Buying your first home in the next year or so? Prepare yourself by knowing how much house you can comfortably afford. That will narrow your focus so you can house-hunt more effectively. Here are three steps to help you pinpoint how much house you can afford.

Step 1: Calculate an affordable mortgage

Use Genworth Canada’s What Can I Afford Calculator to figure out how much mortgage you can afford.

As an example, using the calculator’s affordability formula, the average Canadian homeowner might consider a surprisingly modest mortgage: $196,776, with monthly payments of $1,003.

The example above was calculated using Canadian averages and data typical to many first-time homebuyers:

  • An annual household income of $76,550 (Statistics Canada’s 2013 Canadian median)
  • Monthly debt payments of $1,165 (the Canadian average, according to a June 2015 poll by one of the major banks)
  • A 5-year mortgage rate of 3.7% (fairly standard for buyers with moderate credit and a down payment of 5% of the purchase price)
  • A 25-year amortization period (the maximum allowed on home purchases with down payments of less than 20% of the purchase price)
  • A monthly heating bill of about $125
  • No condo fees
  • An annual property tax of about $3,100 (Toronto’s approximate annual property tax on a home costing $440,000, the average price of a Canadian home in mid-2015)

Your real-world affordability may be lower if you have above-average debt, significant household expenses (daycare is a huge one for many young families), or if you’re self-employed and have unpredictable income.

Be honest about how much mortgage you can comfortably carry – an amount that leaves room for other expenses and potential lifestyle changes (i.e., children, education costs, caring for an aging parent, going back to school, buying another car and so on). Consider those factors to avoid overextending yourself on a barely affordable property.

Step 2: Figure out how much you can spend on a property

The next step is figuring out how much you can spend on your home.

Based on that typical mortgage of $196,776, your home could cost anywhere from $207,000 (with a 5% down payment of approximately $10,350) to considerably more. It all depends on how much you’ve saved for a down payment.
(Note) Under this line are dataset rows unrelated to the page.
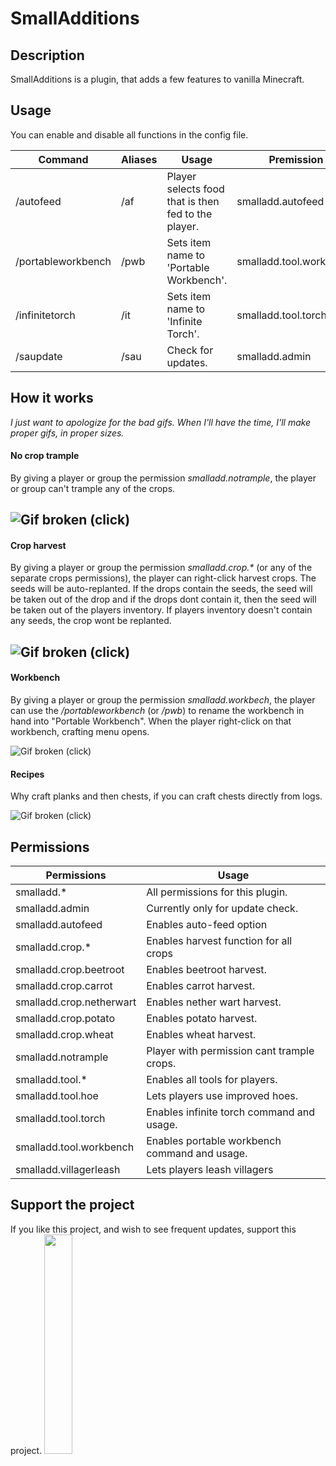 # SmallAdditions
 
## Description
SmallAdditions is a plugin, that adds a few features to vanilla Minecraft.

## Usage
You can enable and disable all functions in the config file.

Command | Aliases | Usage | Premission
--- | --- | --- | ----
/autofeed <Food option> | /af | Player selects food that is then fed to the player. | smalladd.autofeed
/portableworkbench | /pwb | Sets item name to 'Portable Workbench'. | smalladd.tool.workbench
 /infinitetorch | /it | Sets item name to 'Infinite Torch'. | smalladd.tool.torch
 /saupdate | /sau | Check for updates. | smalladd.admin

## How it works

_I just want to apologize for the bad gifs. When I'll have the time, I'll make proper gifs, in proper sizes._

#### No crop trample
By giving a player or group the permission _smalladd.notrample_, the player or group can't trample any of the crops.

![Gif broken (click)](https://imgur.com/tBWydPo.gif)
---

#### Crop harvest
By giving a player or group the permission _smalladd.crop.*_ (or any of the separate crops permissions), the player can right-click harvest crops. The seeds will be auto-replanted. If the drops contain the seeds, the seed will be taken out of the drop and if the drops dont contain it, then the seed will be taken out of the players inventory. If players inventory doesn't contain any seeds, the crop wont be replanted.

![Gif broken (click)](https://imgur.com/Fo5feLo.gif)
---

#### Workbench
By giving a player or group the permission _smalladd.workbech_, the player can use the _/portableworkbench_ (or _/pwb_) to rename the workbench in hand into "Portable Workbench". When the player right-click on that workbench, crafting menu opens.

![Gif broken (click)](https://imgur.com/igXaqTB.gif)

#### Recipes
Why craft planks and then chests, if you can craft chests directly from logs.

![Gif broken (click)](https://i.imgur.com/cMGhs9D.gif)


## Permissions

Permissions | Usage
--- | ---
smalladd.*| All permissions for this plugin.
smalladd.admin | Currently only for update check.
smalladd.autofeed | Enables auto-feed option
smalladd.crop.* | Enables harvest function for all crops
smalladd.crop.beetroot | Enables beetroot harvest.
smalladd.crop.carrot | Enables carrot harvest.
smalladd.crop.netherwart | Enables nether wart harvest.
smalladd.crop.potato | Enables potato harvest.
smalladd.crop.wheat | Enables wheat harvest.
smalladd.notrample | Player with permission cant trample crops.
smalladd.tool.* | Enables all tools for players.
smalladd.tool.hoe | Lets players use improved hoes.
smalladd.tool.torch | Enables infinite torch command and usage.
smalladd.tool.workbench | Enables portable workbench command and usage.
smalladd.villagerleash | Lets players leash villagers

## Support the project
If you like this project, and wish to see frequent updates, support this project.
<a href="https://paypal.me/zbe420?locale.x=en_US"><img style="width: 30%; height: 30%;" src="https://raw.githubusercontent.com/stefan-niedermann/paypal-donate-button/master/paypal-donate-button.png?fbclid=IwAR1C58lEX29L-ZlY23vzQcaZBrJnihD9z1B075At7eNiBnaxzT4If08Wung"></img></a>
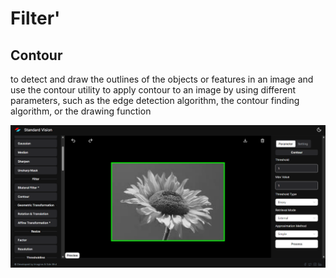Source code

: # **Filter**'

## Contour

to detect and draw the outlines of the objects or features in an image and use the contour utility to apply contour to an image by using different parameters, such as the edge detection algorithm, the contour finding algorithm, or the drawing function

![logo](_media/BasicFunction/Filter/Contour.png)
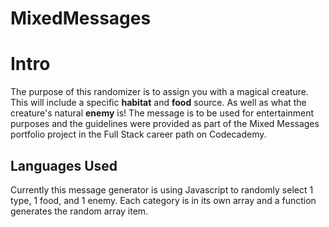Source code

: # MixedMessages

# Intro

The purpose of this randomizer is to assign you with a magical creature. This will include a specific **habitat** and **food** source. As well as what the creature's natural **enemy** is! The message is to be used for entertainment purposes and the guidelines were provided as part of the Mixed Messages portfolio project in the Full Stack career path on Codecademy.

## Languages Used

Currently this message generator is using Javascript to randomly select 1 type, 1 food, and 1 enemy. Each category is in its own array and a function generates the random array item.
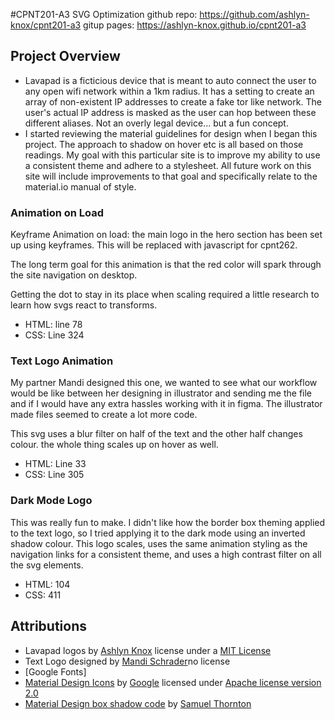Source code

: #CPNT201-A3 SVG Optimization
github repo: https://github.com/ashlyn-knox/cpnt201-a3
gitup pages: https://ashlyn-knox.github.io/cpnt201-a3

## Project Overview
* Lavapad is a ficticious device that is meant to auto connect the user to any open wifi network within a 1km radius. It has a setting to create an array of non-existent IP addresses to create a fake tor like network. The user's actual IP address is masked as the user can hop between these different aliases. Not an overly legal device... but a fun concept.
* I started reviewing the material guidelines for design when I began this project. The approach to shadow on hover etc is all based on those readings. My goal with this particular site is to improve my ability to use a consistent theme and adhere to a stylesheet. All future work on this site will include improvements to that goal and specifically relate to the material.io manual of style.

### Animation on Load
Keyframe Animation on load: the main logo in the hero section has been set up using keyframes. This will be replaced with javascript for cpnt262.

The long term goal for this animation is that the red color will spark through the site navigation on desktop.

Getting the dot to stay in its place when scaling required a little research to learn how svgs react to transforms.

* HTML: line 78
* CSS: Line 324

### Text Logo Animation
My partner Mandi designed this one, we wanted to see what our workflow would be like between her designing in illustrator and sending me the file and if I would have any extra hassles working with it in figma. The illustrator made files seemed to create a lot more code.

This svg uses a blur filter on half of the text and the other half changes colour. the whole thing scales up on hover as well.
* HTML: Line 33
* CSS: Line 305

### Dark Mode Logo
This was really fun to make. I didn't like how the border box theming applied to the text logo, so I tried applying it to the dark mode using an inverted shadow colour. This logo scales, uses the same animation styling as the navigation links for a consistent theme, and uses a high contrast filter on all the svg elements.
* HTML: 104
* CSS: 411

## Attributions
* Lavapad logos by [Ashlyn Knox](https://github.com/ashlyn-knox) license under a [MIT License](https://mit-license.org/)
* Text Logo designed by [Mandi Schrader](https://www.facebook.com/idnami/)no license
* [Google Fonts]
* [Material Design Icons](https://material.io/resources/icons/?style=baseline) by [Google](https://google.com) licensed under [Apache license version 2.0](https://www.apache.org/licenses/LICENSE-2.0.html)
* [Material Design box shadow code](https://codepen.io/sdthornton/pen/wBZdXq) by [Samuel Thornton](https://codepen.io/sdthornton)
In many Canadian markets, $207,000 doesn’t buy much house. Clearly, one of the most important factors in buying the most house while maintaining affordability is making the largest possible down payment. (With $60,000 saved, for instance, you can afford a $257,000 house with that same $196,776 mortgage.)

Upshot: Work a second job if you can. Reduce your discretionary expenses. Scale back on your dream wedding. Borrow money from your registered retirement savings plan (RRSP) through the federal government’s Home Buyers’ Plan. Ask Mom and Dad for help.

According to Genworth Canada’s 2015 First-Time Homeownership Study, millennials (the largest age group of first-time homebuyers) are making responsible financial decisions before entering the Canadian housing market. In fact, 69% said they paid for their down payment with funds from their or their partner’s savings or non-registered investments, while 39% said they had made a withdrawal from their RRSP. Only 3% said the only way they could afford to buy their first home was with financial help from their parents or other family.

Step 3: Create a budget – and stick to it

Once you have a down payment savings goal, create a monthly budget, outlining what you’re paying now, so you can find ways to shave expenses.

Track your monthly bills and download a smartphone app like BUDGT (iPhone) or HomeBudget with Sync (iPhone, Android) to keep tabs on your daily spending. You may be shocked to discover that you spend $120 a month at coffee shops – while your mate spends $120 monthly on cab fare. That’s $2,880 per year that could be going toward your down payment!

Seeing your numbers in stark black and white provides motivation to save. Could you save $100 a month by swapping satellite TV for a streaming service? Could you save thousands of dollars a year by cooking more and eating out less?

Besides saving for your down payment, budgeting before you buy gets you into the habit, preparing you for homeownership costs like your mortgage, utilities, internet, property taxes, home insurance, condo/townhouse fees, emergency repairs, home improvements and so on.

Once you’re ready to enter the market, commit to buying within your means. Responsible homeownership sets you up for success so you can enjoy – and live comfortably in – your home sweet home.